### Travail demandé
1) D'après le texte sur le parvis de Saint-Rémi, quel établissement se trouve dans un angle, du côté du musée ?
2) Recopiez le passage du texte sur le parvis de Saint-Rémi qui commence par « Absolument. Il y » et se poursuit jusqu'à « développer aujourd’hui ? ».

Absolument. Il y a des projets annoncés pour la place de l’Hôtel de Ville, pour le parvis de Saint-Rémi et une polémique sur ce qui est prévu et ce que les uns ou les autres voudraient. Mais je crois que le problème est mal posé et qu’en effet on s’apprête à refaire les mêmes bêtises que pour le parvis de la gare.
Donc on va s’arrêter sur le parvis de Saint-Rémi, ça va être là la problématique sur laquelle on va développer aujourd’hui ?
Je crois qu’il faut d’abord réfléchir à pourquoi existe-t-il des places, des parvis et des esplanades. Un parvis c’est quelque chose qui est dédié à une seule activité sur son pourtour ou sur l’une de ses faces, c’est un parvis d’une église, c’est le parvis de la gare. Une esplanade c’est un espace où l’on ne se préoccupe pas de ce qu’il peut y avoir autour, mais qui est structuré par une fonction principale se déroulant dessus. Même s’il peut y avoir d’autres fonctions d’ailleurs.
Et une place, justement, cela se définit non seulement par ce qu’il y a dessus, mais même principalement par ce qu’il y a autour. Parce que c’est ce qu’il y a autour qui structure son activité.
Le parvis de Saint-Rémi, qui n’est donc manifestement pas dédié uniquement aux entrées et sorties de la basilique, est une place. Et de ce point de vue là, on constate tout de suite que c’est l’archétype de la place inutilisable sans une refonte complète. Et pas seulement en décidant que la rue qui était droite est devenue tordue et qu’elle sera à nouveau droite. Qu’on avait mis des silos à maïs avec de la verdure et que l’on va les enlever.
Tout cela ne résout pas le fait que ni la basilique ni les bâtiments qui sont autour ne remplissent une fonction d’usage. La basilique un tout petit peu, mais c’est quand même, malheureusement, très peu fréquenté et très insuffisamment utilisée au point de vue tourisme. Et tout autour il n’y a rien. Dans un angle, au loin, du côté du musée il y a un bistrot, mais tout le reste ce sont des façades mortes ou des habitations, pas la moindre vitrine, pas la moindre activité. Donc, quoi que l’on fasse sur cette place, si on ne restructure pas les bâtiments alentour pour qu’il y ait des activités, cela restera un espace mort. Cela sera quelque chose, cette fois-ci, de très minéral, j’allais dire de pétrifié puisque l’on ne veut plus mettre de verdure, mais ce n’est pas ce qui fait l’essentiel du problème.

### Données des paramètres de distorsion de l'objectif

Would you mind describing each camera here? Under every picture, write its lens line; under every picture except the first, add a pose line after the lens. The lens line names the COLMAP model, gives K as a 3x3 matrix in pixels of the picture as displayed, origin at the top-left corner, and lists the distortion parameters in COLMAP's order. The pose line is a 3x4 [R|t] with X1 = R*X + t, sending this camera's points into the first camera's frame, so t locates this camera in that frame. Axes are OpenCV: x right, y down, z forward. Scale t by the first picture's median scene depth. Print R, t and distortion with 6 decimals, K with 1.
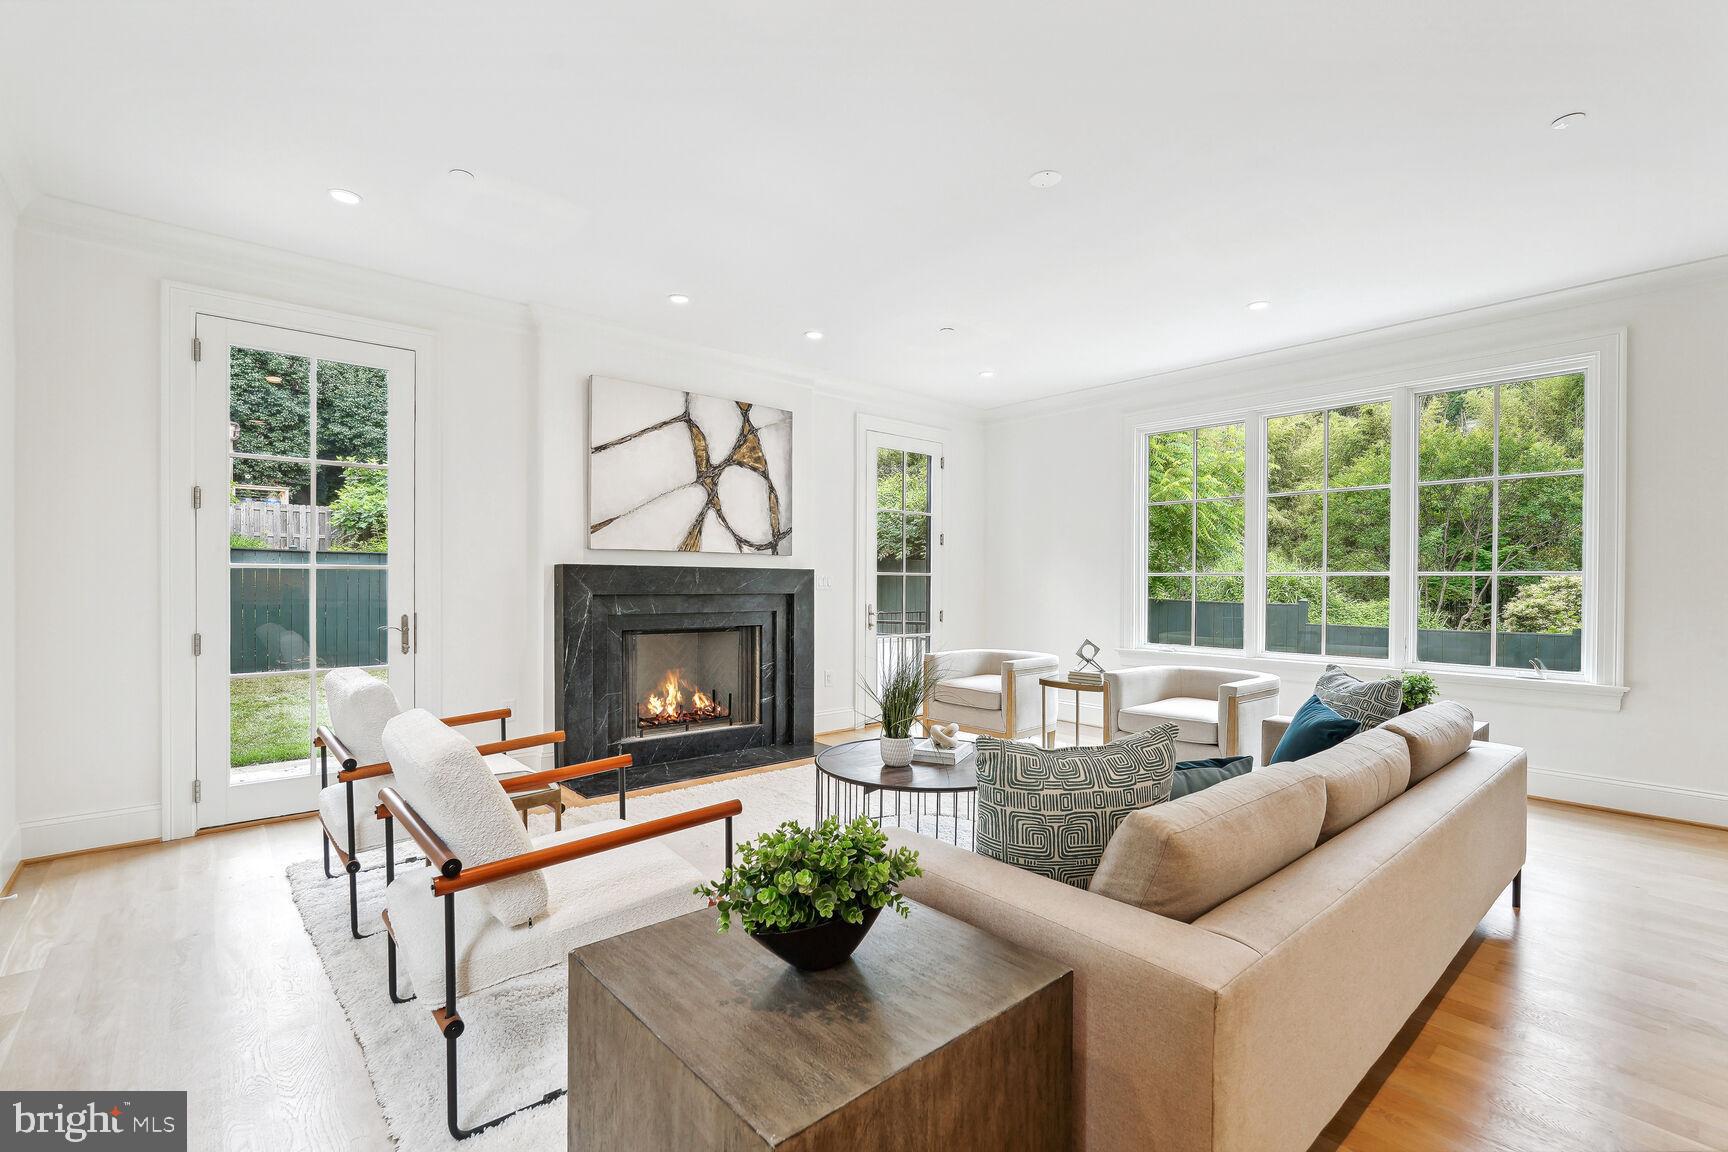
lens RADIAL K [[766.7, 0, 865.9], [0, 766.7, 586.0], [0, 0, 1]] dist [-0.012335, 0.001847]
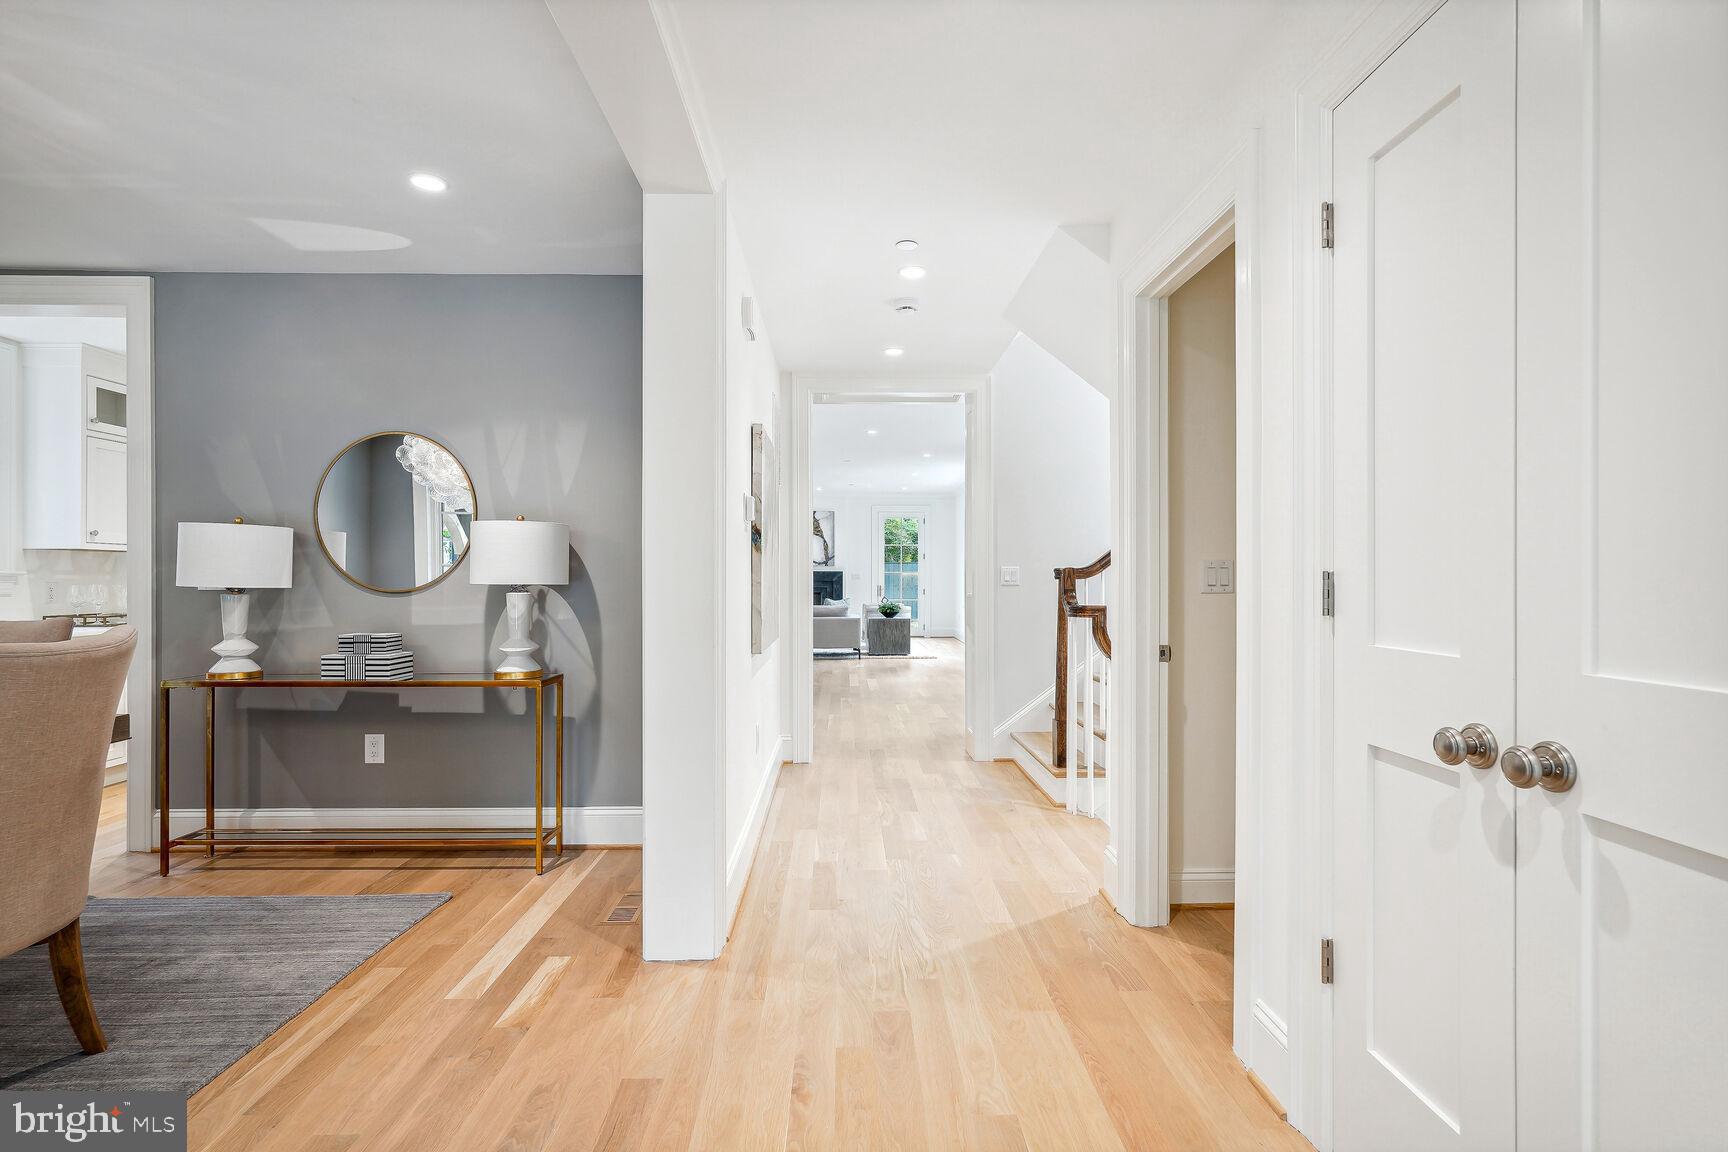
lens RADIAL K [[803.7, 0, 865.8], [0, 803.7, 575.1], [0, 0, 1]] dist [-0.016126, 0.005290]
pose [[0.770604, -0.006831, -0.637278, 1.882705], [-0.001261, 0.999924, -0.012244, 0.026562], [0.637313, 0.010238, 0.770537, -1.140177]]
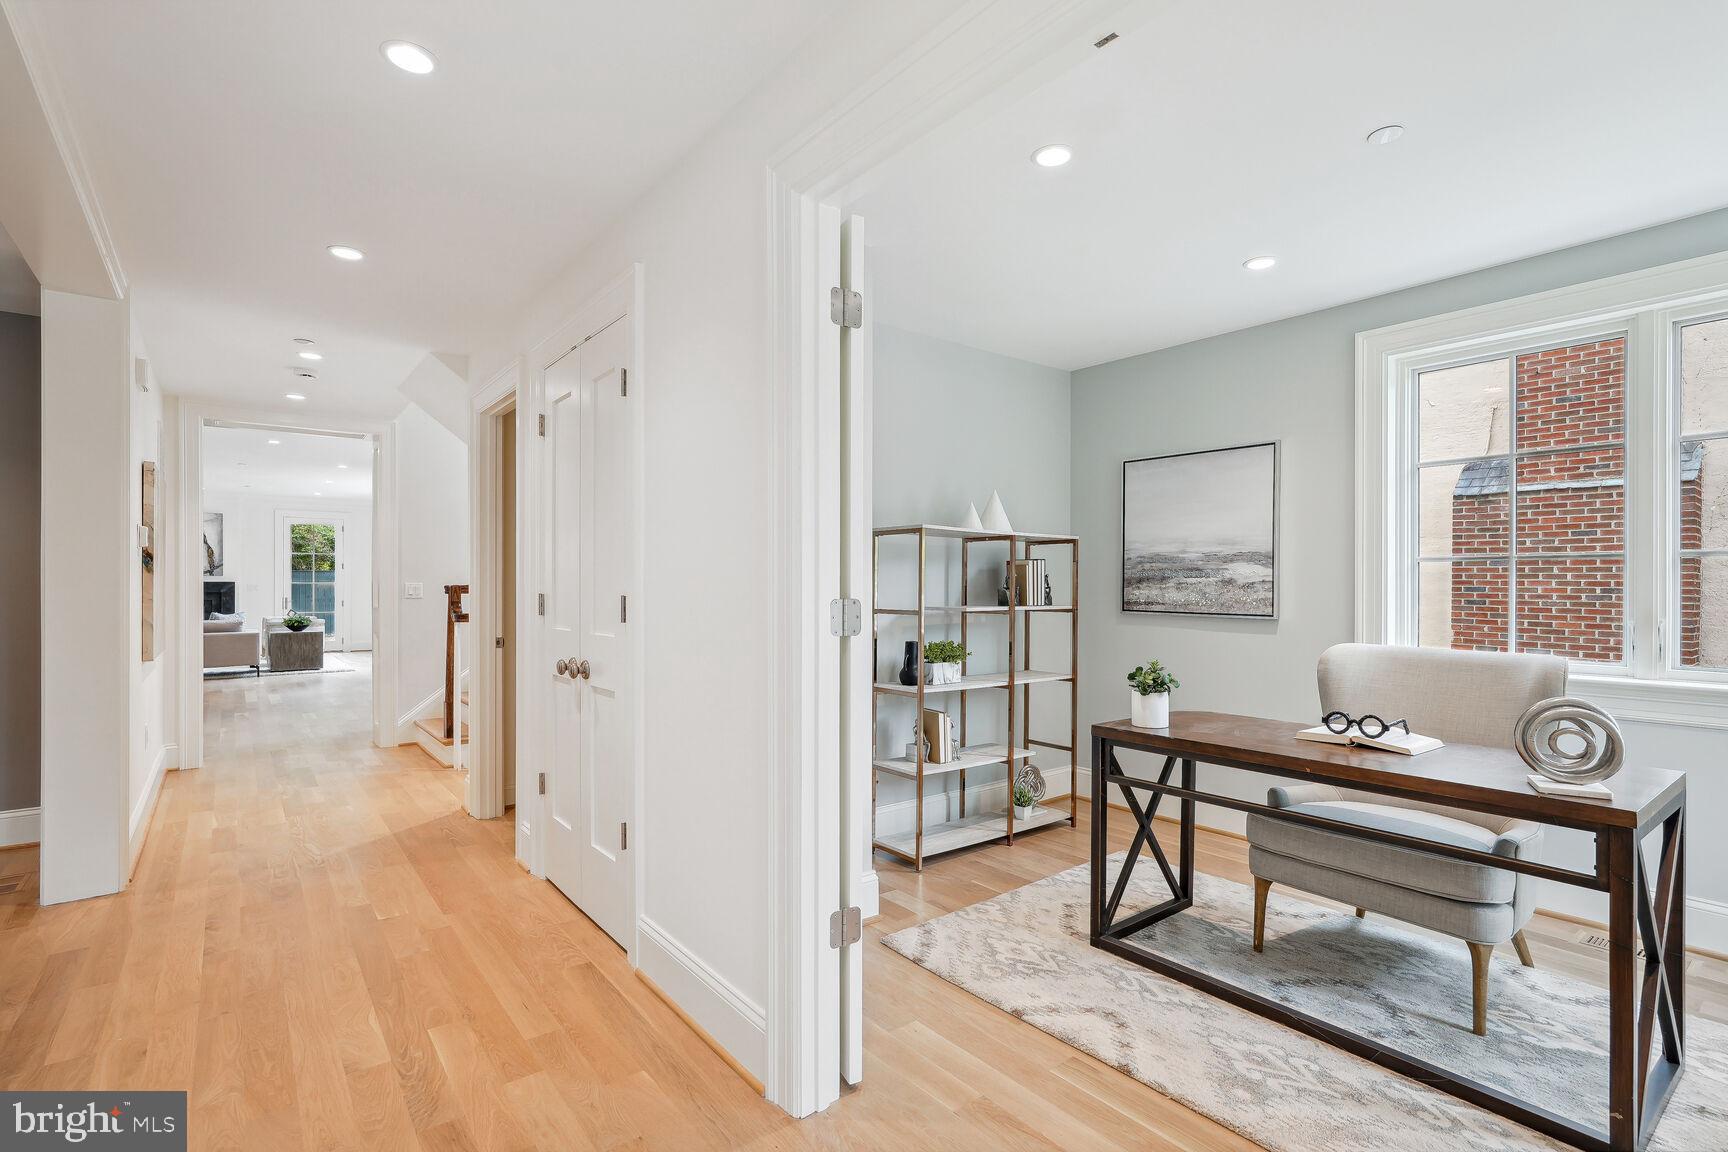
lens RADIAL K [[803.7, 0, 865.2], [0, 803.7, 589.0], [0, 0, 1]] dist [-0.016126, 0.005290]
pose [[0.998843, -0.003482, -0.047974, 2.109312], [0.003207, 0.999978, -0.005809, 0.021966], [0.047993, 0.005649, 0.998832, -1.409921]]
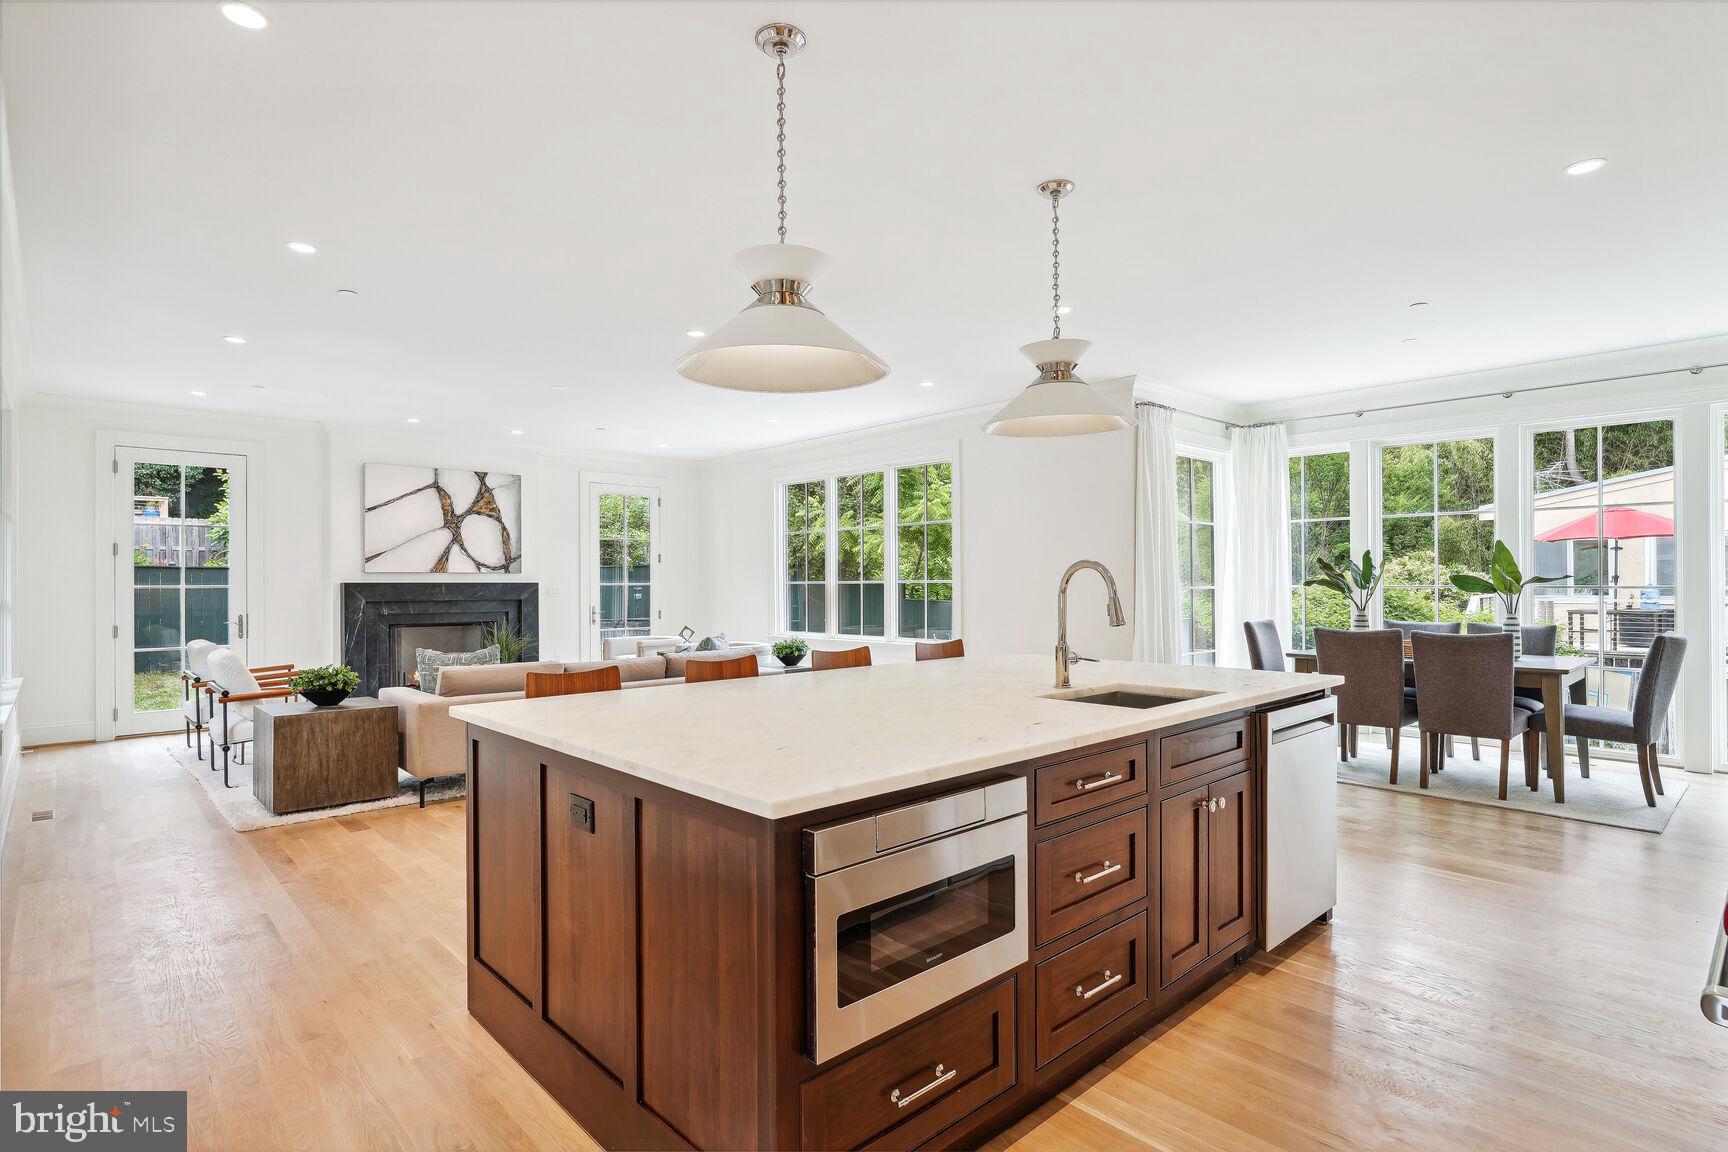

### Réponses attendues
1) Un bistrot.

2)
Absolument. Il y a des projets annoncés pour la place de l’Hôtel de Ville, pour le parvis de Saint-Rémi et une polémique sur ce qui est prévu et ce que les uns ou les autres voudraient. Mais je crois que le problème est mal posé et qu’en effet on s’apprête à refaire les mêmes bêtises que pour le parvis de la gare.
Donc on va s’arrêter sur le parvis de Saint-Rémi, ça va être là la problématique sur laquelle on va développer aujourd’hui ?